OPEC members will meet in Vienna for a critical strategy session.


Meanwhile, Canadian leaders appear to opt for economic uncompetiveness and sustained environmental pollution. The LENR train left the station without their engineers, entrepreneurs and scientists. A possible exception is Ontario. Like Germany, this province anticipated deployment of LENR by quenching coal-fired power plants and eliminating new nuclear plants from its Long-term Energy Plan.
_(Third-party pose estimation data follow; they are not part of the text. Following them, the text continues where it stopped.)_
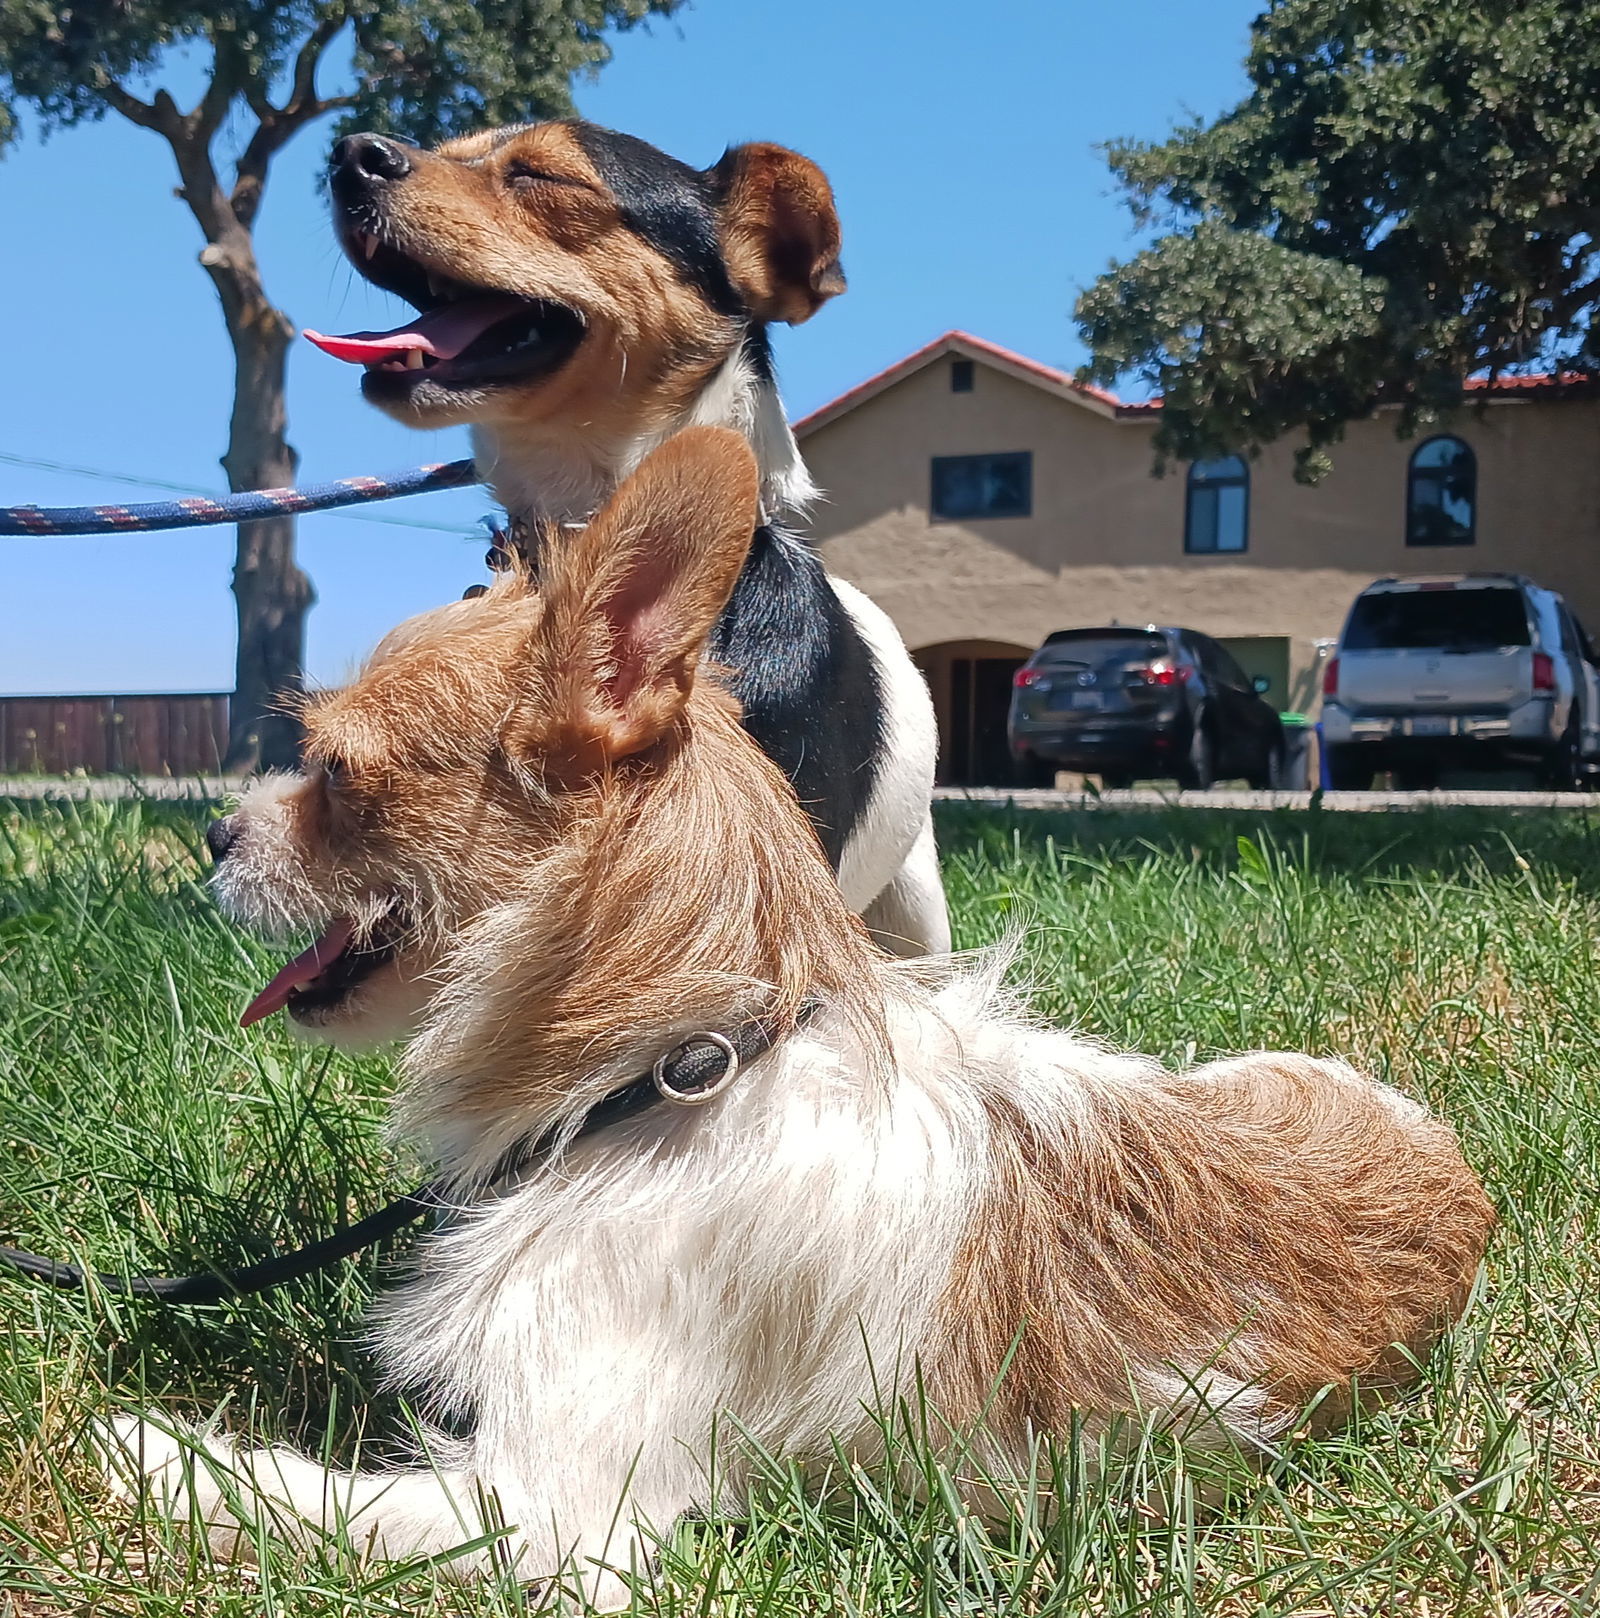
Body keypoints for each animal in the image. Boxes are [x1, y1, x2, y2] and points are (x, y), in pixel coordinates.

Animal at [109, 430, 1488, 1605]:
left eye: (336, 775)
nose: (214, 832)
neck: (684, 1067)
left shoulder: (552, 1515)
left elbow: (313, 1496)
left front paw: (151, 1452)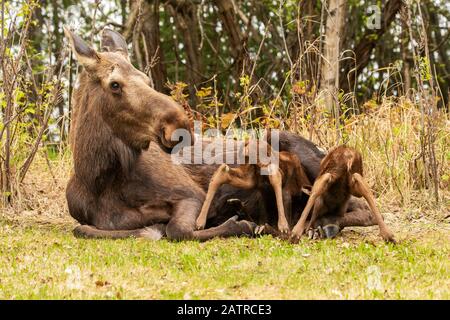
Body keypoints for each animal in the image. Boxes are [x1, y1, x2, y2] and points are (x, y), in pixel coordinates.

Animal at [66, 27, 380, 241]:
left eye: (145, 78)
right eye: (115, 84)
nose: (179, 125)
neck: (99, 180)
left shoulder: (190, 194)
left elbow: (179, 229)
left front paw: (240, 222)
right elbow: (84, 228)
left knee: (361, 206)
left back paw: (318, 225)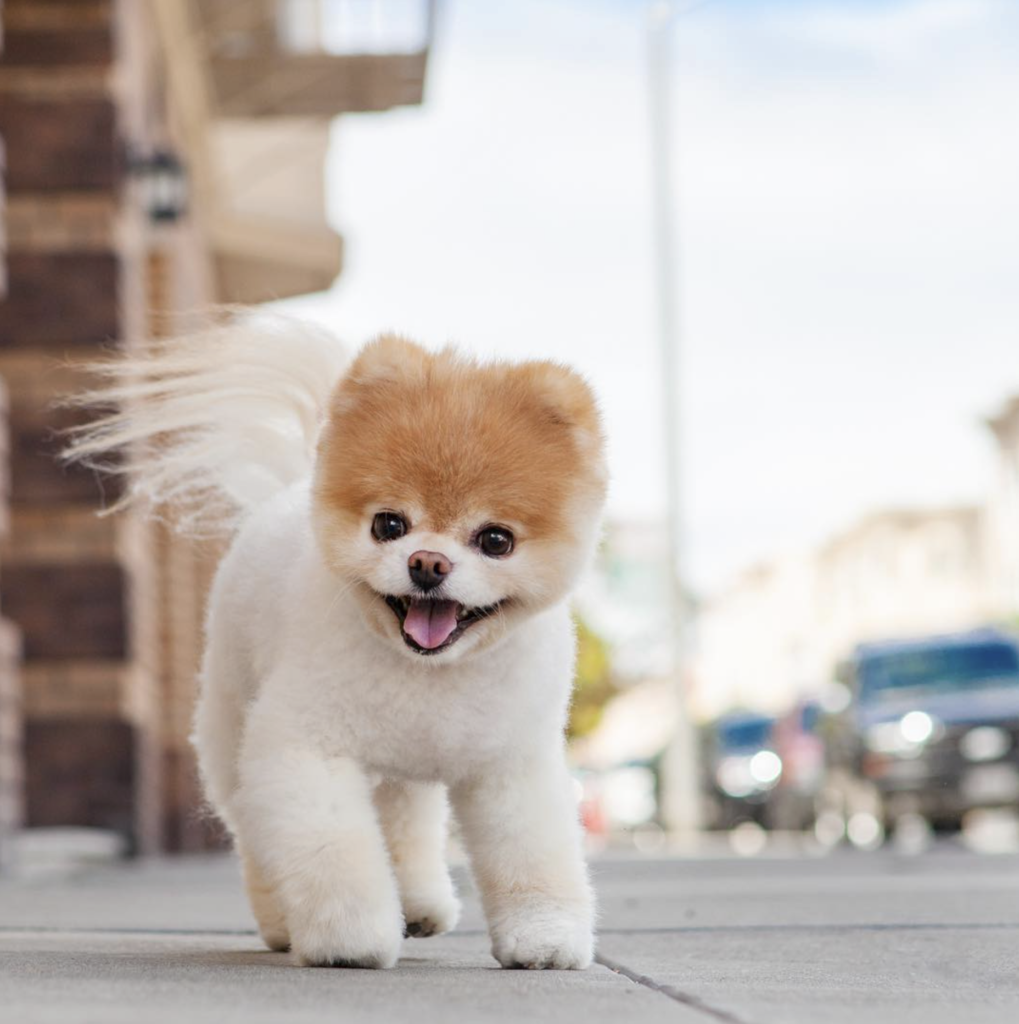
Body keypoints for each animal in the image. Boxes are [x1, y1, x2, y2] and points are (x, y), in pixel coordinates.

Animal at [67, 315, 610, 970]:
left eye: (496, 540)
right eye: (389, 525)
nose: (427, 563)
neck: (428, 674)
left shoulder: (511, 761)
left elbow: (531, 852)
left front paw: (545, 937)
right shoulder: (302, 747)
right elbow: (332, 850)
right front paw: (350, 938)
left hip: (400, 771)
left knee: (405, 819)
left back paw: (419, 905)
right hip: (232, 727)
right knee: (256, 828)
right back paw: (283, 923)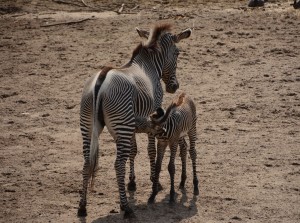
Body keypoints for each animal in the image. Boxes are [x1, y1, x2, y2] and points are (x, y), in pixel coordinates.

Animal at [77, 24, 190, 218]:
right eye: (177, 53)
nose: (174, 87)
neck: (149, 65)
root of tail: (102, 78)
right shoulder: (153, 113)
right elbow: (151, 150)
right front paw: (154, 181)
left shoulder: (132, 123)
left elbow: (133, 150)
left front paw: (131, 182)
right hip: (120, 124)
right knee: (118, 164)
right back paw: (126, 208)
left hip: (89, 125)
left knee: (86, 164)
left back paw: (83, 207)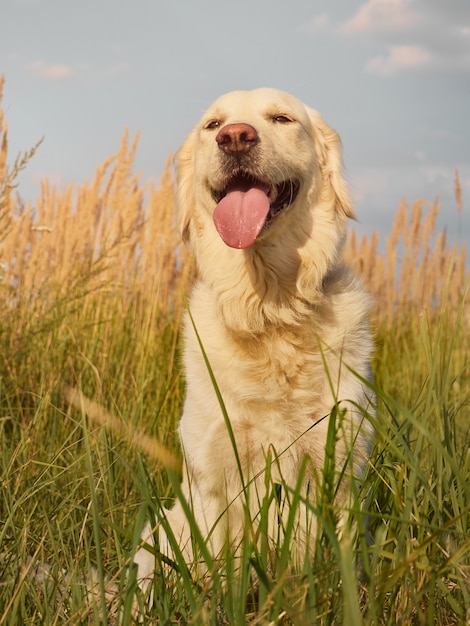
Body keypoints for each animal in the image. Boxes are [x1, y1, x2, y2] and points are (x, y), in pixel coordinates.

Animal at [134, 89, 372, 588]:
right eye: (213, 125)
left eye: (281, 118)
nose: (235, 137)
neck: (270, 311)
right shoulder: (215, 480)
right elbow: (222, 574)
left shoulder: (341, 469)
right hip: (159, 536)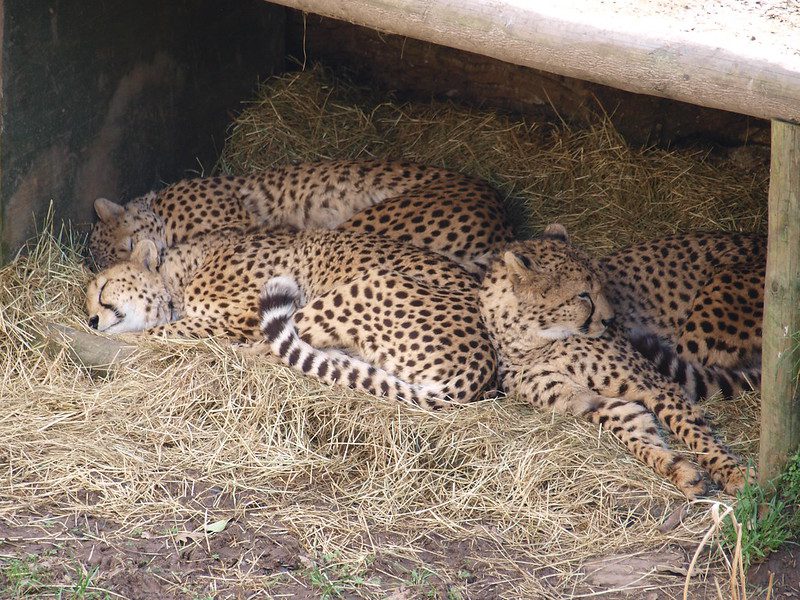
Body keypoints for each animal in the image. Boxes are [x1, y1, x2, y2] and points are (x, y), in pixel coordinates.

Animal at [89, 230, 500, 408]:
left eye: (103, 288)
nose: (91, 321)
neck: (178, 272)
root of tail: (483, 363)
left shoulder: (242, 313)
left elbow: (166, 332)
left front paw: (131, 340)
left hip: (364, 285)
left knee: (266, 353)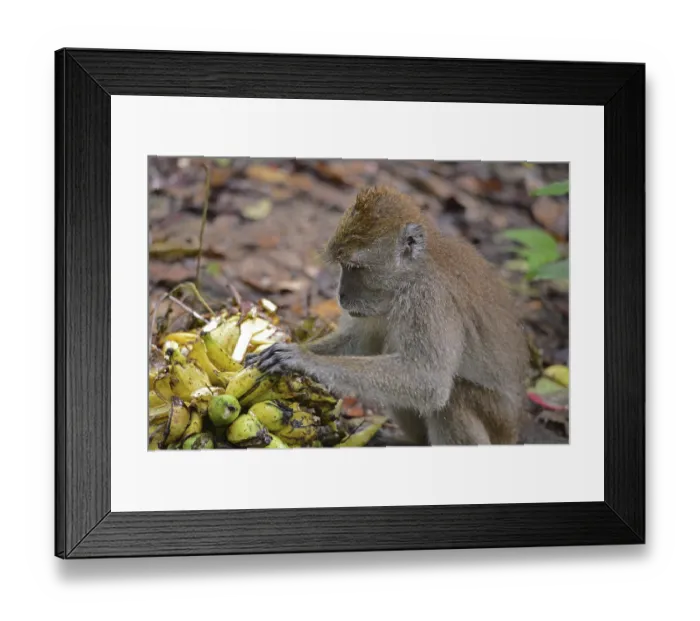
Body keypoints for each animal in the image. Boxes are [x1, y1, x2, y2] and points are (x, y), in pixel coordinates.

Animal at [244, 186, 530, 445]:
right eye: (343, 266)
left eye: (355, 267)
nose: (341, 295)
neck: (412, 273)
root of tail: (514, 430)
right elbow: (362, 343)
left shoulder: (428, 299)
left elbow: (428, 380)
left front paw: (304, 360)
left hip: (498, 421)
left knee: (454, 397)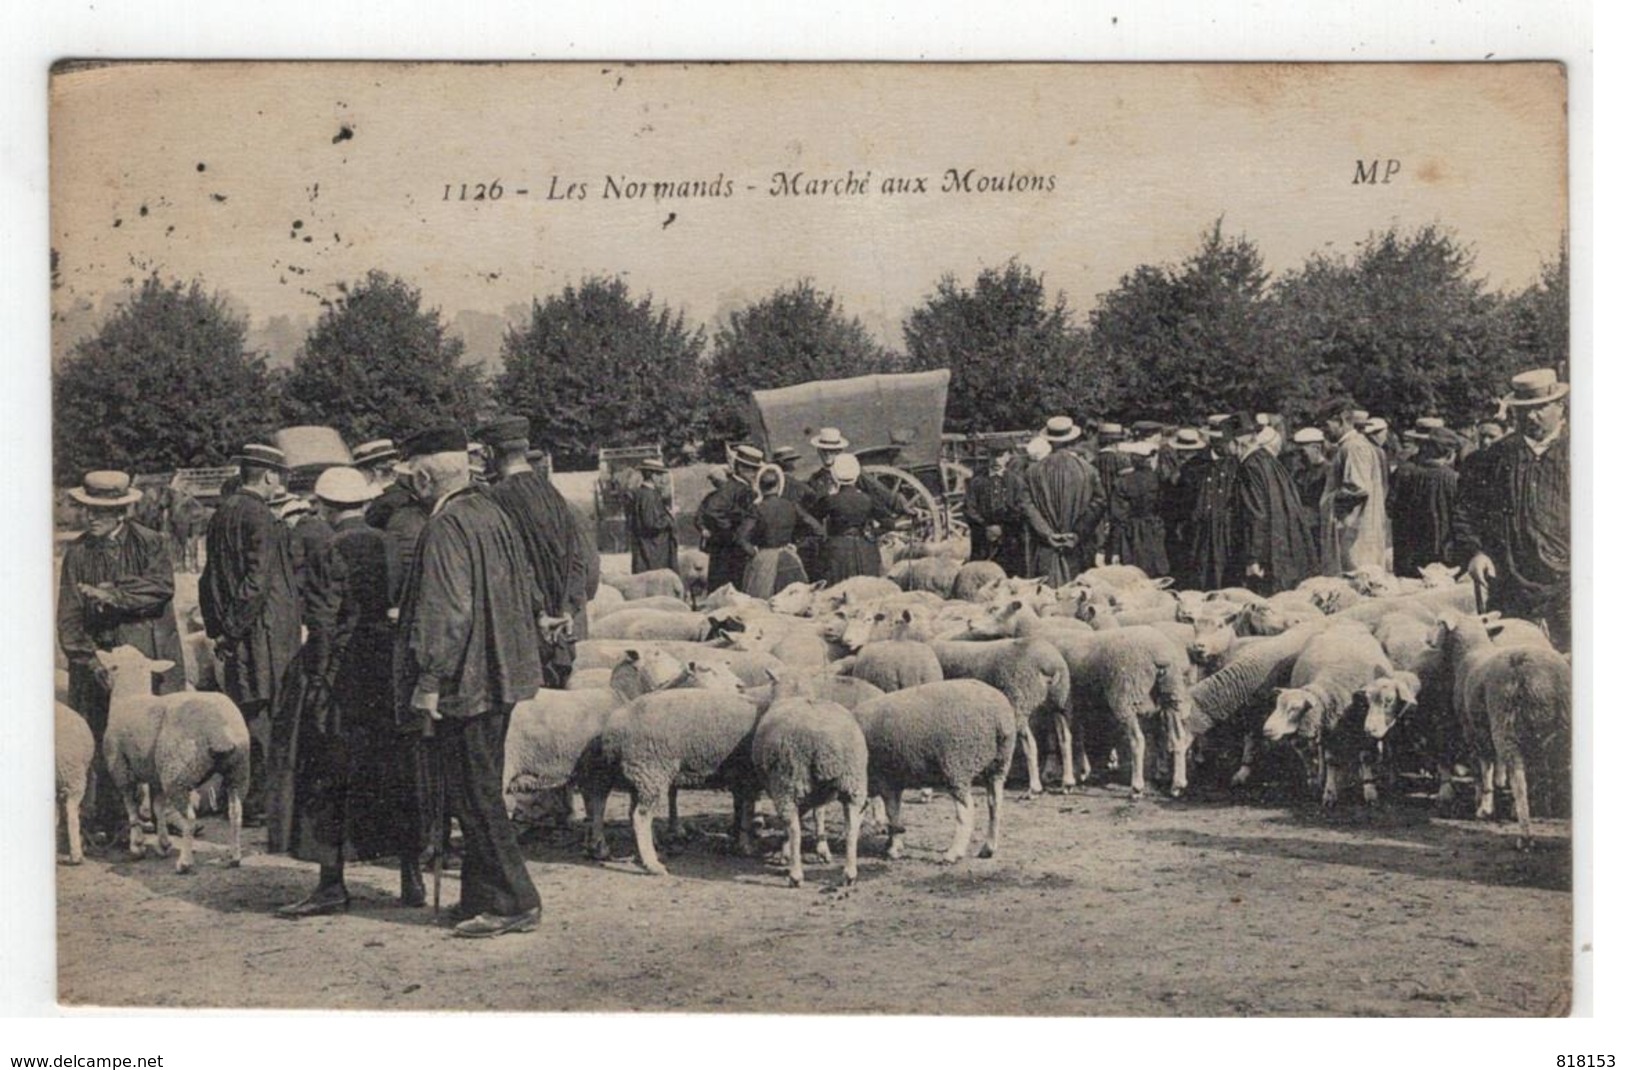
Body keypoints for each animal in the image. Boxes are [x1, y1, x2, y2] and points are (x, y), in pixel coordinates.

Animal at [93, 637, 247, 871]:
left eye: (112, 666)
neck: (130, 696)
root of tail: (220, 730)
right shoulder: (154, 772)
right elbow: (157, 807)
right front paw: (163, 844)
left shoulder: (120, 767)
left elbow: (131, 804)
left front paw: (137, 845)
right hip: (237, 770)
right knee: (235, 812)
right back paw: (235, 856)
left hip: (177, 772)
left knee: (190, 817)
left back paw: (184, 862)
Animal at [750, 692, 871, 884]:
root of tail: (822, 740)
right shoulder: (819, 792)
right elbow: (819, 813)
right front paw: (822, 850)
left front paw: (783, 853)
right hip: (853, 779)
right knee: (851, 826)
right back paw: (849, 873)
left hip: (788, 779)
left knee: (794, 827)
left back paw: (795, 874)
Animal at [851, 679, 1014, 865]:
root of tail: (999, 717)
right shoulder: (894, 781)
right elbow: (895, 813)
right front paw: (893, 844)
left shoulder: (886, 780)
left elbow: (891, 813)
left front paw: (893, 848)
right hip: (998, 765)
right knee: (995, 804)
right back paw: (989, 848)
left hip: (957, 764)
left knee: (966, 810)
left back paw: (954, 853)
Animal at [936, 634, 1072, 790]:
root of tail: (1049, 665)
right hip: (1059, 701)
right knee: (1065, 737)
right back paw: (1068, 781)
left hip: (1018, 701)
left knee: (1030, 743)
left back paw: (1034, 786)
In the absence of disease and strife, poorer nations unhindered by legacy energy and transportation infrastructures will likely be winners in the longer term.

For developed countries, the publication event heralds the end of the fossil fuel era, the timely retirement of risky nuclear reactors -and the potential transmutation of stock-piled radioactive wastes.

Update # 1

Here is an abstract (provided by UK's White Rose Research Online) of a German paper providing an assessment LENR's future potential.

Update # 2

According to Spectrum IEE, France, the world’s 2nd largest generator of nuclear energy plans a 50% reduction in nuclear power over the next 10 years. If renewables pick up the slack and overall power needs increase, the government would not have to close one atomic plant to meet its nuclear target. Just where coal and LENR fit in is not revealed.